Justice Elena Kagan -- an Obama appointee -- asked whether if a hairstylist, chef, or cosmetics artist could also refuse to provide services with the claim that their work is Constitutionally-protected speech. “Why is there no speech in creating a wonderful hairdo?” Kagan asked.
“Who else is an artist?” asked Justice Ruth Bader Ginsburg.
Phillips’s attorney, Kristen K. Waggoner, distinguished between the baker’s highly-stylized, sculpted creations and the services provided by other professions that she said were “not speech.” Kagan rejoined, “Some people might say that about cakes.”
Businesses in the wedding industry, including photographers, florists, and others have complained that being forced to offer services to same-sex weddings violates their rights. However, courts have routinely turned them down.
In 2012, Charlie Craig and David Mullins planned to marry in a same-sex ceremony in Massachusetts, where it was legal. In Colorado, traditional marriage was still recognized at the time. They planned to return to Denver for a celebration and get a cake from Masterpiece. When the two men went to the bakery with Craig’s mother, they asked Phillips to make a cake for their same-sex celebration. Phillips refused. Phillips recalled: “Our conversation was just about 20 seconds long. ‘Sorry guys, I don’t make cakes for same-sex weddings.’”
When the two men found out that the state’s public accommodations law specifically prohibited discrimination based on sexual orientation, they filed a complaint with the Colorado Civil Rights Commission. The commission ruled against Phillips, and the appeals court upheld the decision.

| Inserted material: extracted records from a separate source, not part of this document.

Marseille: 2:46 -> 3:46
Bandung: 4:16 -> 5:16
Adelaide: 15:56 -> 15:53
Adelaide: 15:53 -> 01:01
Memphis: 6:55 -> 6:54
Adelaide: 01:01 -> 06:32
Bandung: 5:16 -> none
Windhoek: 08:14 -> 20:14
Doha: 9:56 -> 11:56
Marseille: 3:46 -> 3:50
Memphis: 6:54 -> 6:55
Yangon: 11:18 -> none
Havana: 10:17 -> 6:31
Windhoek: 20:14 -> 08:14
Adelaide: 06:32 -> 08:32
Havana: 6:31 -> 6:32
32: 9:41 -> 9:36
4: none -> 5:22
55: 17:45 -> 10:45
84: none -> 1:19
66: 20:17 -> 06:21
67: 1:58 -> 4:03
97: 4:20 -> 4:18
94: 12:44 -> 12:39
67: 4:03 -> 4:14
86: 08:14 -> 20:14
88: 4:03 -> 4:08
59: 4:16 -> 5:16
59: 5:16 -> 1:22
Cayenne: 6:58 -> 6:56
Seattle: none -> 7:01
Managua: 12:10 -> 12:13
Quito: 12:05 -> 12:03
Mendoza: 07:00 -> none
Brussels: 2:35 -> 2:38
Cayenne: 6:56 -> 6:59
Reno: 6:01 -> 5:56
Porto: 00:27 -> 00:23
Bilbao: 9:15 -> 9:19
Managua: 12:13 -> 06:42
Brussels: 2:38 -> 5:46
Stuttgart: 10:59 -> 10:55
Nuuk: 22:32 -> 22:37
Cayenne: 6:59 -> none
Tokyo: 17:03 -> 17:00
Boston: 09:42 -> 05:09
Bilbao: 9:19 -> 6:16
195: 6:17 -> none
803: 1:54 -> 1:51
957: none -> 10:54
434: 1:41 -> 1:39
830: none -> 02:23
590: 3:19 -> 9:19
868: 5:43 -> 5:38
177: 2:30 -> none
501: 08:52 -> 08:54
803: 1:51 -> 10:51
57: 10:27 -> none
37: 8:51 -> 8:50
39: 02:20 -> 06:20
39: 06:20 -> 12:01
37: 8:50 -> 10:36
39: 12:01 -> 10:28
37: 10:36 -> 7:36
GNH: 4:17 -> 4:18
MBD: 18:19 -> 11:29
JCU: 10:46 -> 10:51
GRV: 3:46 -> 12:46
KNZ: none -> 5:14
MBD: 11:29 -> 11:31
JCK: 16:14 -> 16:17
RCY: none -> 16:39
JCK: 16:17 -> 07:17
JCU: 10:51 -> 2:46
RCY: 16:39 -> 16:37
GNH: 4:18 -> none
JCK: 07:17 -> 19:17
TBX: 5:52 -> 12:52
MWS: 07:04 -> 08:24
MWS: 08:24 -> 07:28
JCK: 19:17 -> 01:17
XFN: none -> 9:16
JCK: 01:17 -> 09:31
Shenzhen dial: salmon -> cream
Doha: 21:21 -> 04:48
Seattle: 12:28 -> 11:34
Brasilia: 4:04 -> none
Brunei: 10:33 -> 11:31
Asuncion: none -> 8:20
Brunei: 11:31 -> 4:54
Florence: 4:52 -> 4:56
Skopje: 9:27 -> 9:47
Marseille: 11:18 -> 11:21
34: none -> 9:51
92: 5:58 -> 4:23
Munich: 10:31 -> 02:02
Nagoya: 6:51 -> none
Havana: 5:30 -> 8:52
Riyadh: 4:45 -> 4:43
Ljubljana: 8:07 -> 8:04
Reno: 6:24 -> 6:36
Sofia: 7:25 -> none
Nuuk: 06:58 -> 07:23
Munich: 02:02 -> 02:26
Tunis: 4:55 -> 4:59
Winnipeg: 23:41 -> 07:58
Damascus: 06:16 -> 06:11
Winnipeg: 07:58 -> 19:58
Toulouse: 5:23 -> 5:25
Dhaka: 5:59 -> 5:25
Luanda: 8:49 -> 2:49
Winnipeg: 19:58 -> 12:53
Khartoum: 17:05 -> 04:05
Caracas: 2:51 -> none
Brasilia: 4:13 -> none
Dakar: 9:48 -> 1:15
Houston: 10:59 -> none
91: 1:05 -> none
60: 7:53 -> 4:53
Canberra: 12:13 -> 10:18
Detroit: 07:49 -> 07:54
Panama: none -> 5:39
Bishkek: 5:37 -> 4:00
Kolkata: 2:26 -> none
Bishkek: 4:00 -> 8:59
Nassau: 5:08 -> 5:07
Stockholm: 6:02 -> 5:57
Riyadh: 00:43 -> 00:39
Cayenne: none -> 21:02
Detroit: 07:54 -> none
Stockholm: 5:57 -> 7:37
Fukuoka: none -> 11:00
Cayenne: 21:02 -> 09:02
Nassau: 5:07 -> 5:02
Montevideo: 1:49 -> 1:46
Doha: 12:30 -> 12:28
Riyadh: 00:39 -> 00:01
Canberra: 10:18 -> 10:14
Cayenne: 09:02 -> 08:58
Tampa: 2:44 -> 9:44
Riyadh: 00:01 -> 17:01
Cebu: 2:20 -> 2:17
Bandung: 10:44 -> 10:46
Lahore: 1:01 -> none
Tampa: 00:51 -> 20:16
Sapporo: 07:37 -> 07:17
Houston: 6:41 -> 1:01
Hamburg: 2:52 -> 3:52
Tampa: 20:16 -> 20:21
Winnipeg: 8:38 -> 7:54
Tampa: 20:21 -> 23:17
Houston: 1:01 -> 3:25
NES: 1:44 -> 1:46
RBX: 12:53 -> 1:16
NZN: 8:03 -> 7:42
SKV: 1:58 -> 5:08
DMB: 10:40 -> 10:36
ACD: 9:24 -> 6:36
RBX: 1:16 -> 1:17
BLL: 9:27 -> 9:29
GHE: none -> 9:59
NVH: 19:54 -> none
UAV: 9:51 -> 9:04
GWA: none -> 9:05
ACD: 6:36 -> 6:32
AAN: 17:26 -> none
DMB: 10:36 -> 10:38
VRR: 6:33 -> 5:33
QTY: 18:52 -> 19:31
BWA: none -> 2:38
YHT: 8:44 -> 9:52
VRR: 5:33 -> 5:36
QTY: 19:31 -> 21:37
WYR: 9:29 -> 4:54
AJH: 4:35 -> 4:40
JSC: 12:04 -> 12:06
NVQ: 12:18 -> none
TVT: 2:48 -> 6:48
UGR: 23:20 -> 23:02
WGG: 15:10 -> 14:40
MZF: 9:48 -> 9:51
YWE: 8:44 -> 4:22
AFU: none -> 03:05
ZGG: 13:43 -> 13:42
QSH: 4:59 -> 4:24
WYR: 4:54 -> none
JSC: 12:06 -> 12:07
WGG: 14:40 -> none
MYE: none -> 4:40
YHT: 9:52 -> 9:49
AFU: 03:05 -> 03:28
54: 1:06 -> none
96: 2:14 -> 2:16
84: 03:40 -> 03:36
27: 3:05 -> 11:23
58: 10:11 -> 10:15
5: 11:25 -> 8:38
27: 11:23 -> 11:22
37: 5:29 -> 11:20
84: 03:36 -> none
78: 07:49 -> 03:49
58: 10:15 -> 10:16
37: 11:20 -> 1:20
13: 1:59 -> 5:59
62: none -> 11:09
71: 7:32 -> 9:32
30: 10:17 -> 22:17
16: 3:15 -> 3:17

“Masterpiece remains free to continue espousing its religious beliefs, including its opposition to same-sex marriage,” Judge Daniel M. Taubman wrote. “However, if it wishes to operate as a public accommodation and conduct business within the State of Colorado, [the law] prohibits it from picking and choosing customers based on their sexual orientation.” Phillips is faced with paying a fine or deciding to bake the cakes in violation of his beliefs and also re-educating his family business in anti-discrimination laws.
The case is Masterpiece Cakeshop v. Colorado Civil Rights Commission. A ruling is due in June 2018.
In 2014, blogger Theodore Shoebat of shoebat.com went to 13 LGBT and gay-owned bakeries, requesting that they make a pro-traditional marriage cake that would read "gay marriage is wrong." All refused to bake the cake. One person at a LGBT bakery denounced for his alleged "hate speech" and said a cake supporting traditional marriage "went against their beliefs."